Der BGH hat mal wieder ein Urteil zur Anwaltshaftung, hier speziell in der Zwangsvollstreckung, gefällt (Bundesgerichtshof: Urteil vom 19.09.2019 – IX ZR 22/17), das selten lebens- und praxisfern ist.
Was war passiert?:
Am 26.06.2012 erging ein Urteil zugunsten des Mandanten über 42.275 Euro, Zug um Zug gegen Abtretung von Rechten. Bereits am Folgetag beantragten die Anwälte Erteilung einer vollstreckbaren Ausfertigung (als Voraussetzung der Zwangsvollstreckung), die am 11.07.2012 erteilt wurde. Wiederum am gleichen Tag – die Anwälte waren hier wirklich flink – erteilten sie über die Gerichtsvollzieherverteilerstelle Vollstreckungsauftrag an den Gerichtsvollzieher und legten dazu sogar eine Prozessbürgschaft vor (da das Urteil noch nicht rechtskräftig war). Ein Sachpfändungsversuch am 10.08.2012 (auch die Gerichtsvollzieherin war hier flink) war erfolglos, in dem daraufhin anberaumten Termin zur Vermögensauskunft erschien der Schuldner nicht. Das teilte die Gerichtsvollzieherin – nun nicht mehr so flink – den Anwälten bereits etwas mehr als einen Monat später am 07.11.2012 mit. Am 08.11.2012 beantragte der Schuldner die Eröffnung eines Insolvenzverfahrens.
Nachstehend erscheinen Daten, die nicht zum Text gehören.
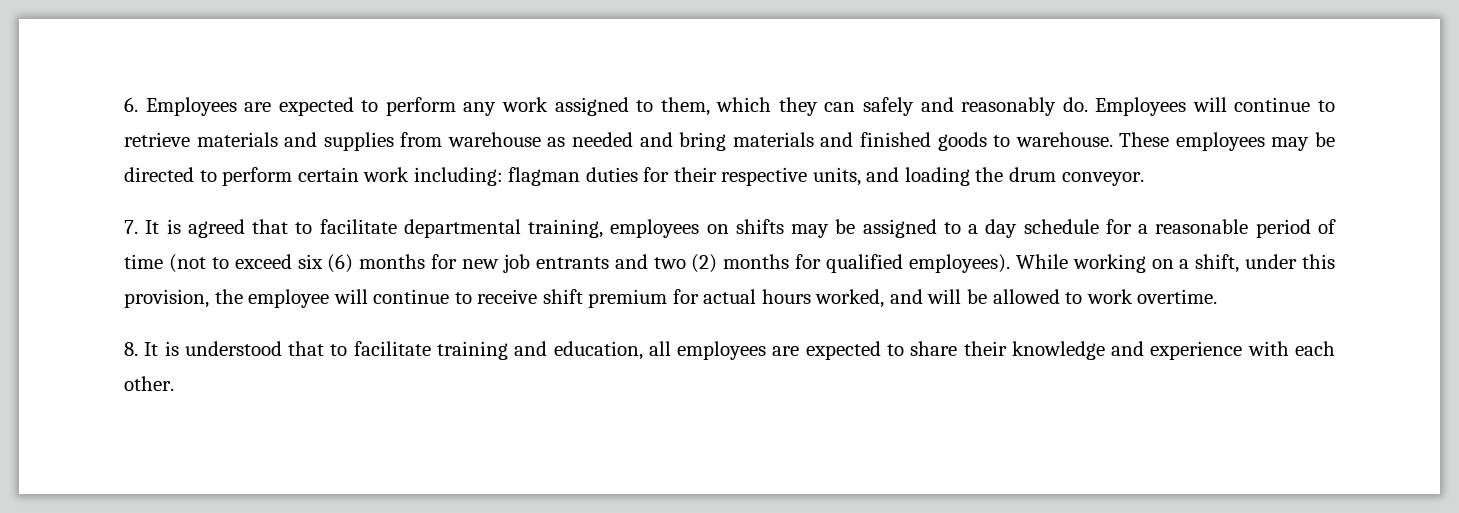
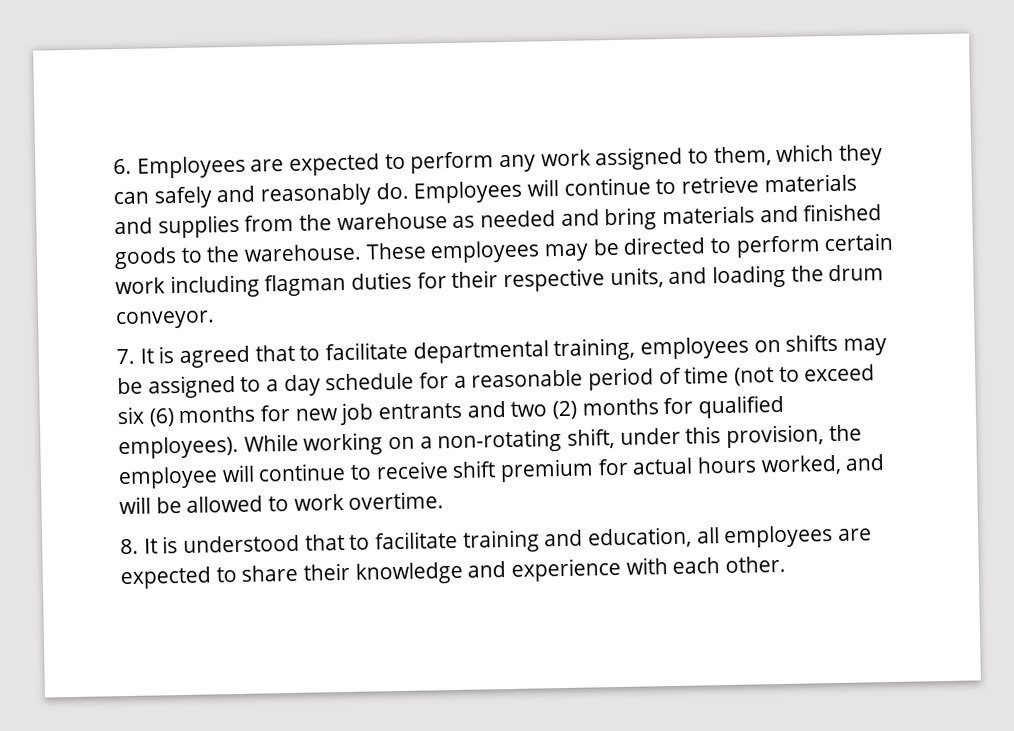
(443, 139) none -> [299,214,333,231] the
(1011, 141) none -> [206,245,241,263] the
[413,167,503,186] including: -> [169,274,260,299] including
(1190, 264) none -> [437,428,563,454] non-rotating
Der Mandant ging deswegen leer aus und nimmt nun seine (ehemaligen) Rechtsanwälte auf Schadensersatz in Anspruch, weil sie die Vollstreckung trotz Kenntnis einer Insolvenzgefahr nicht schnell und effektiv genug betrieben hätten.
Der BGH hat die Anwälte entsprechend zu Schadensersatz verurteilt:
Ein Rechtsanwalt, der mit der zwangsweisen Durchsetzung einer Forderung beauftragt worden ist und einen Titel gegen einen Schuldner des Mandanten erwirkt hat, hat zügig die Zwangsvollstreckung zu betreiben, soweit pfändbares Vermögen bekannt ist oder mit den Möglichkeiten, welche die Zivilprozessordnung bietet, ermittelt werden kann. Gibt es Anhaltspunkte dafür, dass die Insolvenz des Schuldners bevorsteht, muss der Anwalt den Mandanten so weit belehren, dass dieser in Kenntnis der absehbaren Chancen und Risiken eine eigenverantwortliche Entscheidung über das weitere Vorgehen treffen kann. Zu diesem Vorgehen kann die Zwangsvollstreckung gegen den Schuldner gehören. Droht dem Mandanten ein Rechtsverlust, hat der Anwalt diesem durch geeignete Maßnahmen entgegenzuwirken. Deshalb muss der Anwalt die Zwangsvollstreckung mit besonderer Beschleunigung betreiben, wenn Anhaltspunkte dafür bestehen, dass eine Verzögerung zum Ausfall des Mandanten führen würde.
Der BGH meint hier, statt einer Sachpfändung und Vermögensauskunft hätten die Anwälte einen Kontenpfändung veranlassen müssen:
Die Forderungspfändung hätte die Widerbeklagte nach Erhalt der vollstreckbaren Ausfertigung am 11. Juli 2012 ohne vermeidbare Verzögerung veranlassen müssen, weil sie Anhaltspunkte für eine bevorstehende Insolvenz der Schuldnerin hatte.
Dass eine erfolgreiche Forderungspfändung im Insolvenzverfahren angefochten worden wäre, verneint der BGH.
Abgesehen davon, dass auch ein Pfändungs- und Überweisungsbeschluss abhängig vom angerufenen Gericht mehrere Monate brauchen kann, bis er wirksam wird, wird hier klar dem Anwalt das Risiko der Auswahl geeigneter Vollstreckungsmaßnahmen auferlegt. Der Praktiker weiß, dass Schuldner ihre Vermögenswerte oft gut zu verschleiern wissen und die Zwangsvollstreckung oftmals einem Stochern im Nebel gleicht. Wenn jetzt mit dem Urteil des BGH das Risiko erfolgloser Vollstreckungen dem Anwalt insoweit angelastet wird, dass er hierfür nicht nur keine Vergütung erhält, sondern auch noch in Höhe der Vollstreckungsforderung haftet, wird der eigene Anwalt prinzipiell zum „Ersatz-Schuldner“.